High school math teachers are biased against girls, rating their abilities lower than those of boys with the same test scores.
It's long been known that math teachers tend to rate girls and minority students lower than white boys. But while this tends to reflect actual grades and test scores in the case of the minority students, new research shows that the bias against white girls can't be explained by their academic performance.
"This speaks to the presence of a subtle yet omnipresent stereotype in high school classrooms: that math, comparatively speaking, is just easier for white males than it is for white females," says Catherine Riegle-Crumb, a professor at the University of Texas at Austin.
The team's data was drawn from the National Center of Education Statistics' Education Longitudinal Study of 2002, which followed 15,000 US students from their sophomore year of high school, into college and the work force.

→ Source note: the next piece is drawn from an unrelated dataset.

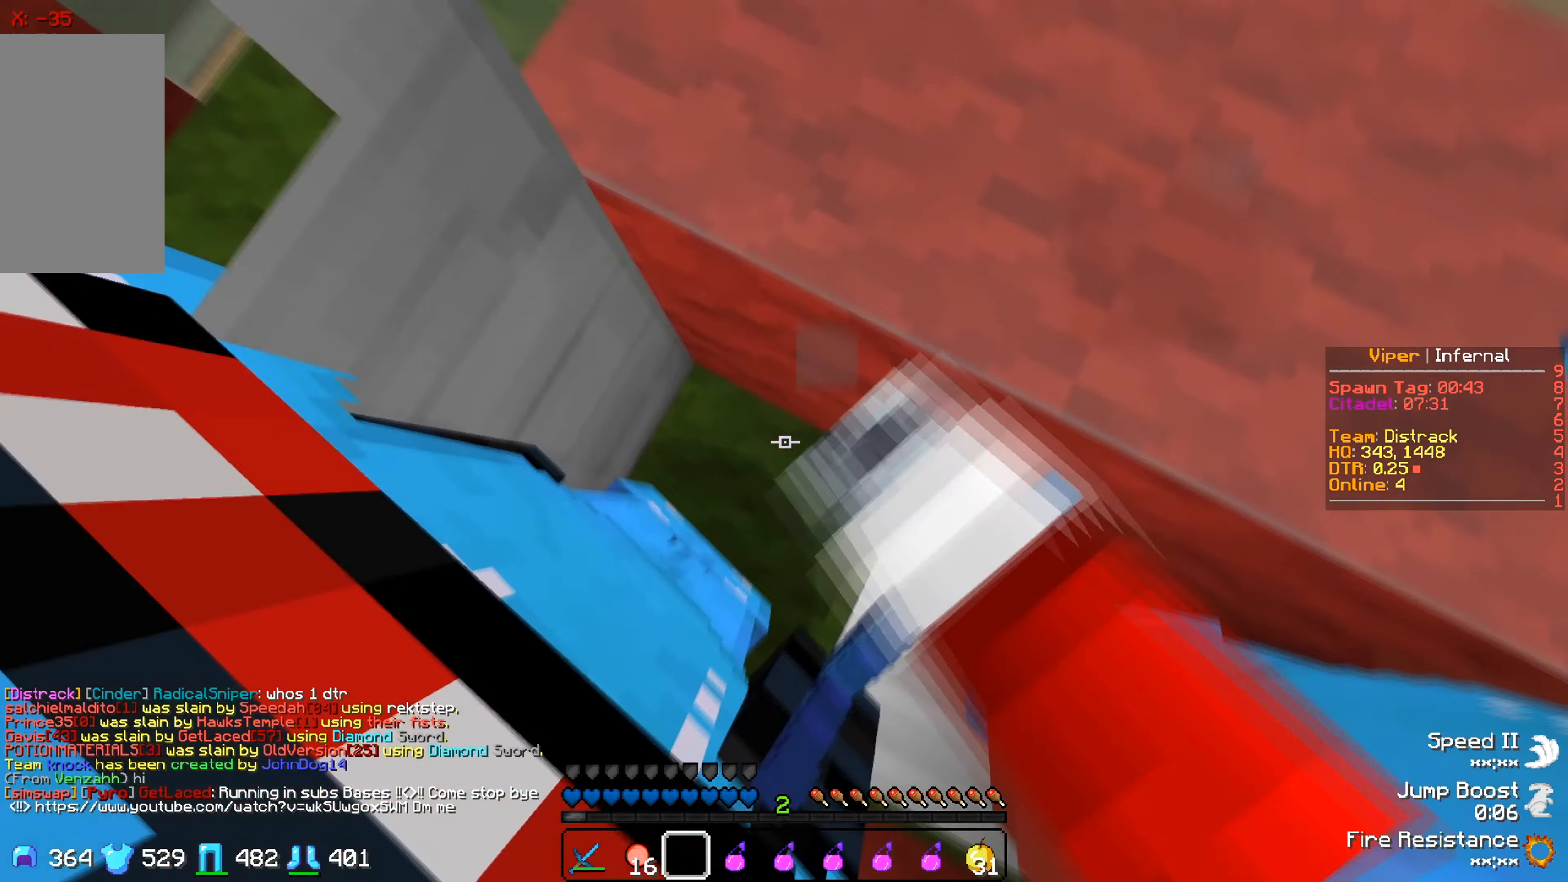
{"keys": [], "events": []}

The authors say they aren't dismissing the possibility that bias against minority students exists in high school math classrooms - just that it's showing up particularly consistently in the case of white girls versus white boys.
"Even with the same grades and the same test scores, the teachers are still ranking the girls as less good at math than the boys," says Riegle-Crumb.
One reason, they say, may be that gender bias is socially ingrained because the idea that men and women have diffferent math abilities is considered natural, not discriminatory.
And while teachers may make a conscious effort to avoid racial discrimination, they may be less aware of gender prejudice.
"It is very likely that teachers are unaware of holding any kind of gender bias, and they are not consciously thinking about gender when assigning student ratings," says Riegle-Crumb.
"Yet the implicit nature of this bias suggests that it may be insidious and difficult to confront. If we continue to send young women the message that they aren't as good at math it's unlikely we'll be able to increase the number of women working in STEM fields."